1. 文献报道
An efficient approach to finding Siraitia grosvenorii triterpene biosynthetic genes by RNA-seq and digital gene expression analysis 报道:
Prior to mapping reads to the reference database, we filtered all sequences to remove adaptor sequence, low quality sequences (tags with unknown sequences ‘N’), empty tags (sequence with only adaptor sequences but no tags); low complexity, and tags with a copy number of 1 (probably sequencing error). A preprocessed database of all possible CATG+17 nucleotide tag sequences was created using our transcriptome reference database. For annotation, all tags were mapped to the reference sequences and only allowed 1 or fewer nucleotide mismatches. All the tags mapped to reference sequences from multiple genes were filtered and the remaining tags were designed as unambiguous tags. For gene expression analysis, the number of expressed tags was calculated and then normalized to TPM (number of transcripts per million tags); and the differentially expressed tags were used for mapping and annotation.

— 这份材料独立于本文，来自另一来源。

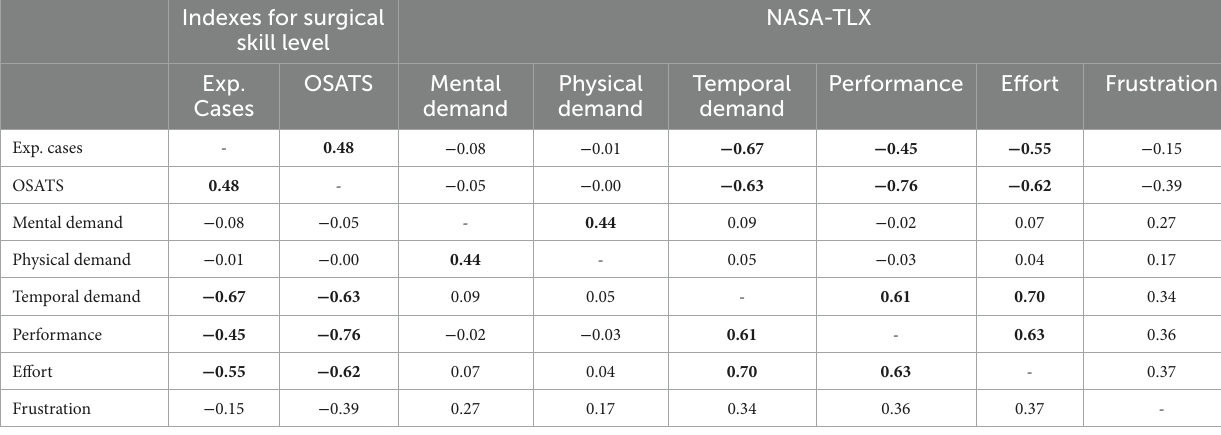
TABLE 2 Correlation coefficient among the surgical skill level of ESS and the subscales of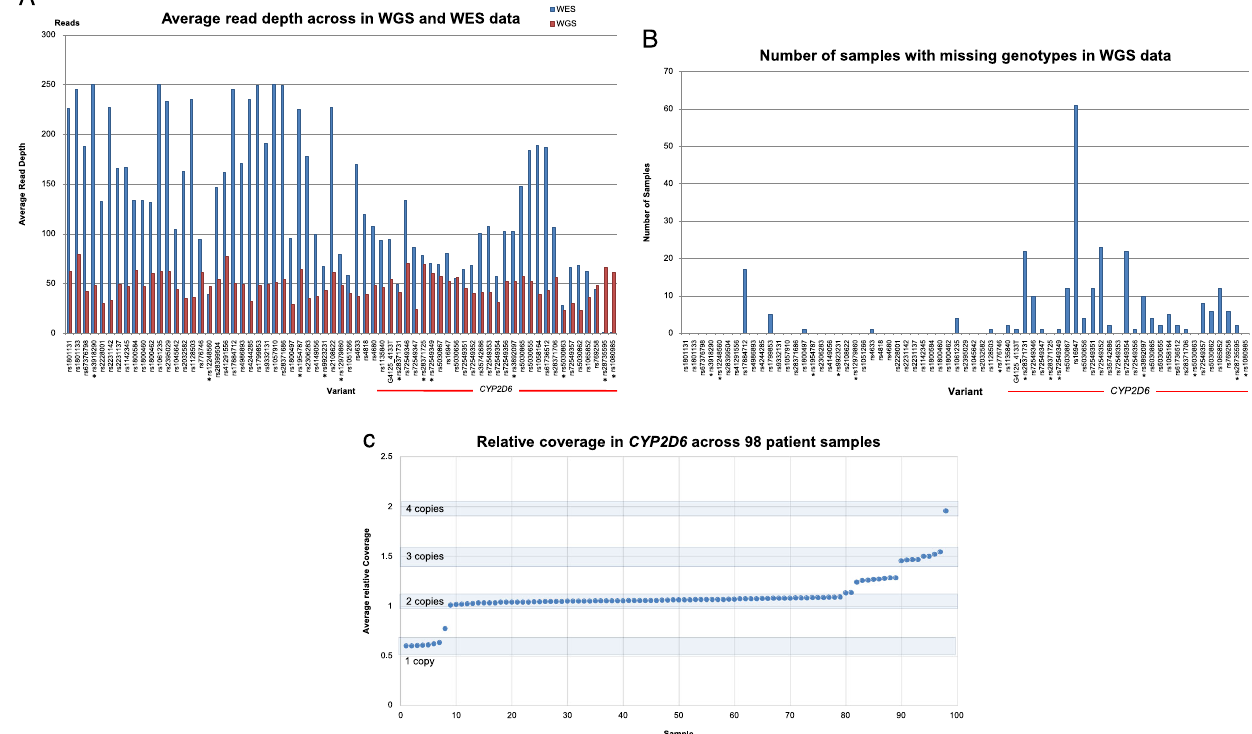
Fig. 1 a Average read depth across the 98 study samples in WGS (complete genomics) and WES (Illumina HiSeq) data. Project loci are displayed by Reference SNP and in order of genomic coordinate (within the gene), although not to scale. Variants denoted with an asterisk (*) are located in introns. b Number of samples with missing genotypes in WGS data found across the 98 study samples for each genomic coordinate. Variants denoted with an asterisk (*) are located in introns. c Relative coverage for a 6 kb window encompassing CYP2D6 gene across 98 patient samples. An average relative coverage of 1 in CYP2D6 is assigned a copy number of 2. The shared boxes (and number above them) denote the assigned CYP2D6 copy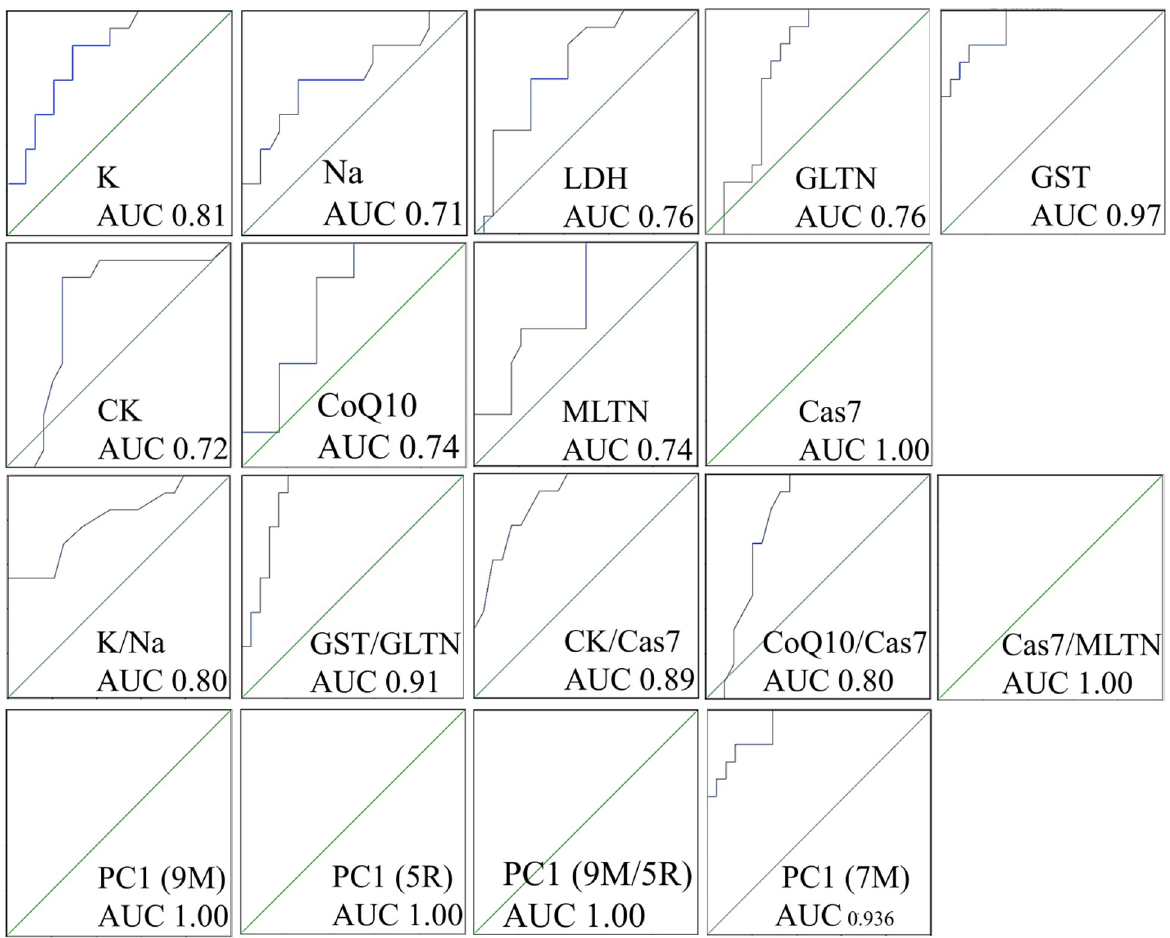
Fig 5. Receiver operating characteristic analysis to evaluate the predictive power of individual and multivariate combined biomarkers using the area under a receiver operating characteristic curve (AUC) method. 9M: 9-biomarkers (K, Na, LDH, GLTN, GST, CK, CoQ10, Cas7, and MLTN); 5R: 5 ratios (K:Na, GST:GLTN, CK:Cas7, CoQ10:Cas7, and Cas7:MLTN); 9M/5R: 9 biomarkers and 5 ratios; and 7M: 7 biomarkers (K, Na, LDH, GSH, CK, CoQ10, and MLTN). PC1: first principal component in a principal component analysis used as a multivariate biomarker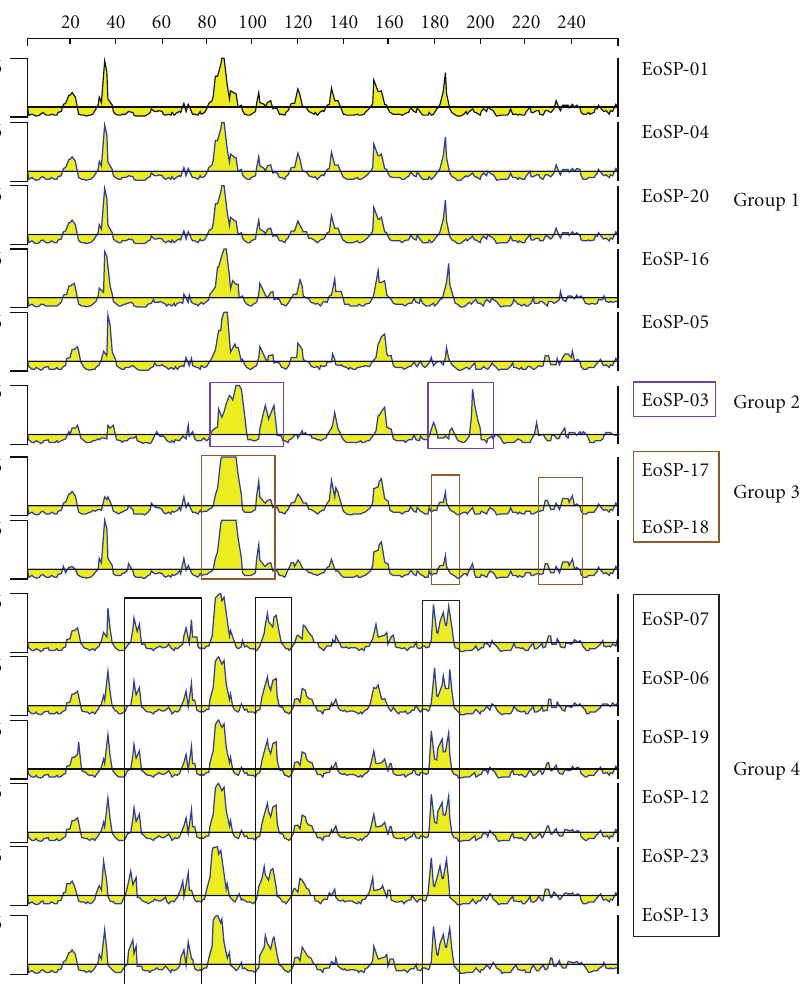
Figure 3: Di ff erentiation of the fourteen cDNA-encoding E. ocellatus venom gland serine proteases . The predicted surface probabilities (Emin algorithm, DNASTAR, USA) of the 14 E. ocellatus serine protease cDNAs were aligned. The boxed areas indicate group specific structural motifs.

3′ tag digital gene expression profiling of human brain and universal reference RNA using Illumina Genome Analyzer 报道:
Illumina Pipeline Software version 1.0 was used for off-instrument data processing. Images from every sequencing cycle were converted to signal intensities using Illumina Pipeline’s FireCrest v.1.9.5. Next, Bustard v.1.9.5 was run to perform base calling using the intensity values and calculate quality scores for every base. The 16-base long reads (excluding the 4-base DpnII recognition site) were aligned to DpnII tag tables generated by Stowers Institute http://research.stowers-institute.org/microarray/tag_tables/index.html webcite using megaBLAST with word size of 12 and low-complexity region filtering turned off. Only reads that perfectly matched to tag tables without mis-matches and gaps were considered. From this set, reads that could be aligned to the Stowers’ repeat tag table were excluded (the repeat tag table contains any reads aligned to ≥ 2 locations, unless all locations are from the same gene). The remaining reads were aligned to the combination of canonical (exonic and splice junction tags from protein-coding transcripts), mitochondrial (tags from any mitochondrion-associated transcripts encoded by both genomic and mitochondrial DNA), and ribosomal (tags from rRNA or tRNA) tag tables. Reads mapping on genes with multiple homologous family members were excluded from our analysis. When there were multiple types of tags aligned to different locations of the same gene, the gene expression levels are represented by the summation of all.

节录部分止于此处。